Sunday, 14 April 2013

The road not built

My main criticism of Hayek's book was his weakness in dealing with the possibility of political mixtures.  This also extends to the titular metaphor of the book itself - the road metaphor, one leading to serfdom and the other to liberalism nicely captures the starkness of the choice Hayek wants to present.  A traveller faces a choice of selecting which road to travel down.  But in the realm of ideas, the metaphor seems to restrictive.  Ideas can be freely constructed, built, developed.    Whereas it makes no sense for a traveller to build a road which is somehow a mixture of the collectivist and the liberal road - if your destination choices were the city of liberalism and the city of collectivism, for ideas, this kind of constraint is unjustified.  We can and do build as many alternative roads as we like.

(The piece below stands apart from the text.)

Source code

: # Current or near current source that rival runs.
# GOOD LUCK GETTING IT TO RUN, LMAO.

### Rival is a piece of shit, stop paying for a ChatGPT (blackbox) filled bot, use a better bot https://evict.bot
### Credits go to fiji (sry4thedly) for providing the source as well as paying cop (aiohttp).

His characterisation of the totalitarian destination is a great critique.  But it leaves out the pleasure some might find in becoming infantalised by the state.  I have heard even young Russians talk favourably about Stalin, which I find deeply worrying.  Likewise, his characterisation of the ideal of a nineteenth century liberalism is intellectually bracing but it becomes hard to see how a man with cystic fibrosis, just to take an example, couldn't help feeling even in a liberal polity, somehow infaltalised and dependent on the largesse of others, and also perhaps somehow defeated by that culture.  And finally his refusal to talk about the endless variety of middle ways, those unspoken roads, unimagined destinations remains not a logical consequence of some line of reasoning but as a rhetorical device in a well-intentioned struggle to place as much distance between the society he respected and the totalitarian regime he despised.